On continue de marcher à la lisière de la forêt qui sent le poivre. D’admirables oiseaux s’envolent à notre approche. Une vie formidable grouille sous les immenses frondaisons. Et voilà soudain qu’un coup de tristesse m’accable. Se peut-il que cet enchantement cesse déjà ? On va me chasser du paradis terrestre ?

— Puisque votre produit miracle vous assure, selon vous, ma complète docilité, continuez de me l’administrer, suggéré-je.

Barbempointe décolle ses lèvres extra-minces pour un sourire de commisération.

— Pensez-vous que je vais prendre un tel risque, mon cher monsieur ? Il suffirait que vous vous absteniez d’avaler mes dragées deux jours de suite pour redevenir normal !

— Mais je suis normal ! hurlé-je. Et l’idée me vient, superbe.

— Testez-moi !

— Ah ! oui ? Et comment ?

— Qu’on cesse de m’administrer ces dragées ! On verra bien si mon comportement change. Si je vous donne la preuve qu’elles ne le modifient en rien, vous me ferez peut-être confiance, non ?

Le fossile se met à gratouiller sa barbe soyeuse.

— Il faut y réfléchir, murmure-t-il.

SA PISTE

— Traduis-z’y ! ordonne Béru à sa nièce bien-aimée. C’est pas que je cause mal l’anglais, mais ces gaziers ont un accent que, merde, faut s’l’respirer !

Docile, Marie-Marie demande au patron du bar s’il ne connaîtrait pas ? une superbe Chinoise, dans le secteur, qui pratique le délicat métier de prostituée.

L’homme a la peau du visage tellement tendue que, lorsqu’il ferme un œil, il ouvre le trou du cul. Un rictus naturel tord sa bouche, lui donnant un aspect mauvais qui ne doit pas correspondre à son tempérament, mais qui crée un malaise (un malaise malais).
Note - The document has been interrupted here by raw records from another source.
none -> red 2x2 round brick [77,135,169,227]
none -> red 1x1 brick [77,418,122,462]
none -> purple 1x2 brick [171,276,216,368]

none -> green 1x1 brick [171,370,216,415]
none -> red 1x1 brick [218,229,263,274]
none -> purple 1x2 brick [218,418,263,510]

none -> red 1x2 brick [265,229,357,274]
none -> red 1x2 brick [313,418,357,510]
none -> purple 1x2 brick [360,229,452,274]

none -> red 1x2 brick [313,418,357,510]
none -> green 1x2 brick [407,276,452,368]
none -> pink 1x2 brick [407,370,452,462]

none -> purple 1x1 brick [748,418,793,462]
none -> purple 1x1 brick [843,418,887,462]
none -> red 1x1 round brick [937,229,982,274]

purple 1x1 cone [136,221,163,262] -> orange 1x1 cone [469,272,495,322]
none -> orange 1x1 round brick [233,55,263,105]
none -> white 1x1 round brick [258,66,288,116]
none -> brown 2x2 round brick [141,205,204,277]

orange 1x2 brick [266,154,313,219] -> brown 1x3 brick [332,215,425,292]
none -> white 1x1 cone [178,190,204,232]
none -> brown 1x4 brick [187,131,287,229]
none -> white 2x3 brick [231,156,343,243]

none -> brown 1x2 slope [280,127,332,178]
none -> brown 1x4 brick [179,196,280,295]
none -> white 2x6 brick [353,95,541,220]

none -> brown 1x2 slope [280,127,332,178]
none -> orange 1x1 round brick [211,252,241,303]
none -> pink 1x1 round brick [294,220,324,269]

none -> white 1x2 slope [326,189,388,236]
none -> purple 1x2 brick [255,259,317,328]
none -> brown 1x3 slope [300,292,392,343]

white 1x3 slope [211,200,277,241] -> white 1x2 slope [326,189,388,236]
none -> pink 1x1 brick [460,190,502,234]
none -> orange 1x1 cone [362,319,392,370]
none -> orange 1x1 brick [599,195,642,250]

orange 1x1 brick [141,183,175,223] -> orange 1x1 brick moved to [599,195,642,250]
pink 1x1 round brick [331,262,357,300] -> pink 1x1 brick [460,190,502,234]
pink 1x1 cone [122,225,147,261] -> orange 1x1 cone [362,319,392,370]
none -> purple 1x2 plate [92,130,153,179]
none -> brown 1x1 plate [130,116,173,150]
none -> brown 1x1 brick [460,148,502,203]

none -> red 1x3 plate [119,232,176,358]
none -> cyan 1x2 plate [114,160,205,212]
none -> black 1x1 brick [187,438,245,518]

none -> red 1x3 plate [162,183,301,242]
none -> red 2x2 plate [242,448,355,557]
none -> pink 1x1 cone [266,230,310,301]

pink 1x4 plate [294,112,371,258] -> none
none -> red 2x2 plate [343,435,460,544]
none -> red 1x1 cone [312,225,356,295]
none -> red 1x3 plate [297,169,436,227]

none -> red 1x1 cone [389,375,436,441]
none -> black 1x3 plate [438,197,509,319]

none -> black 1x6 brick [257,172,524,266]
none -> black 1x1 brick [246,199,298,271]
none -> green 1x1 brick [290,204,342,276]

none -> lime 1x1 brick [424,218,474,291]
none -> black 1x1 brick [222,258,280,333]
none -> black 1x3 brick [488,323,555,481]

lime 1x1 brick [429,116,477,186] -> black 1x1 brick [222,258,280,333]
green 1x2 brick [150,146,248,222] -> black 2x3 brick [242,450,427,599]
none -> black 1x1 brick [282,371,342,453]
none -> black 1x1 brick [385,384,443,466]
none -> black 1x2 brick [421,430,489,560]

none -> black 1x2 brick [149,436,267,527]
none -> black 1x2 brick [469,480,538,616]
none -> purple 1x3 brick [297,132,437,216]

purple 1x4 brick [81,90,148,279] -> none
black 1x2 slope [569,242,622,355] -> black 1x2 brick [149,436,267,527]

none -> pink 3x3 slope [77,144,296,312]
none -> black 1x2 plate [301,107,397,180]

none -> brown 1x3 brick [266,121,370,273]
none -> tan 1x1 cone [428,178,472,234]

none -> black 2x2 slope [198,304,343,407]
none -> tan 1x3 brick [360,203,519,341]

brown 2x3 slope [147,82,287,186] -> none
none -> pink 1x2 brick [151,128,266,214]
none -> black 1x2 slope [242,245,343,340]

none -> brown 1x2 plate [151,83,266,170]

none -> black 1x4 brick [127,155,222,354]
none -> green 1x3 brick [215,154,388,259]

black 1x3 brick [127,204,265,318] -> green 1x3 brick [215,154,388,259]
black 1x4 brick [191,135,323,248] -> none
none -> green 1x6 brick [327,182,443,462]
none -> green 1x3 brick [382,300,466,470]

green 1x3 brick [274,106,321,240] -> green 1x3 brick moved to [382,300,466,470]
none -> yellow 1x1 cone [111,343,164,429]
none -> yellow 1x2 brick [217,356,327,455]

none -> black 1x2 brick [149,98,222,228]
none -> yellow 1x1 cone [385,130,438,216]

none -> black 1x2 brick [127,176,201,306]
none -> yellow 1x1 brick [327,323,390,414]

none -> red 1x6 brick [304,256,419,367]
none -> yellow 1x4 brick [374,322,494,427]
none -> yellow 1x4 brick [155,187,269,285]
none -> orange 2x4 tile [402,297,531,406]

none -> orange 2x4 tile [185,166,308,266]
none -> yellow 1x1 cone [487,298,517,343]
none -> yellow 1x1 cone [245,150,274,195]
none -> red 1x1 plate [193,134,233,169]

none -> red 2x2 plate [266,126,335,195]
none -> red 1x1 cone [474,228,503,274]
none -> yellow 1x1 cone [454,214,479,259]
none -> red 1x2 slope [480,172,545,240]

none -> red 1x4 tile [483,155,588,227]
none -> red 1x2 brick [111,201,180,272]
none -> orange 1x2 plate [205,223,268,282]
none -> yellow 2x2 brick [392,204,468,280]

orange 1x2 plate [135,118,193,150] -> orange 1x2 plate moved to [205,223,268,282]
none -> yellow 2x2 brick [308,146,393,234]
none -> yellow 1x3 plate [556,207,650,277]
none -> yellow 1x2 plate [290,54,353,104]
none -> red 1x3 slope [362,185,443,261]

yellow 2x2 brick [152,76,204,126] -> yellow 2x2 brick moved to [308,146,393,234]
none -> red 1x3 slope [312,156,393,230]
Il fume une longue cigarette qui dégage une curieuse odeur en se consumant. La fumée rectiligne barre son visage. Marie-Marie songe que ce serait un bel effet cinématographique, cette gueule coupée par cette volute, avec, en arrière-plan, un aquarium dans lequel se poursuivent des poissons jaunes qui lui ressemblent tellement qu’il doit en être le père.

Il murmure, après réflexion :

— Vous prenez la rue Skon Naî Impuhr, c’est la troisième à gauche en sortant. Vous verrez, à peu près dans son milieu, une maison rouge, très étroite. C’est là.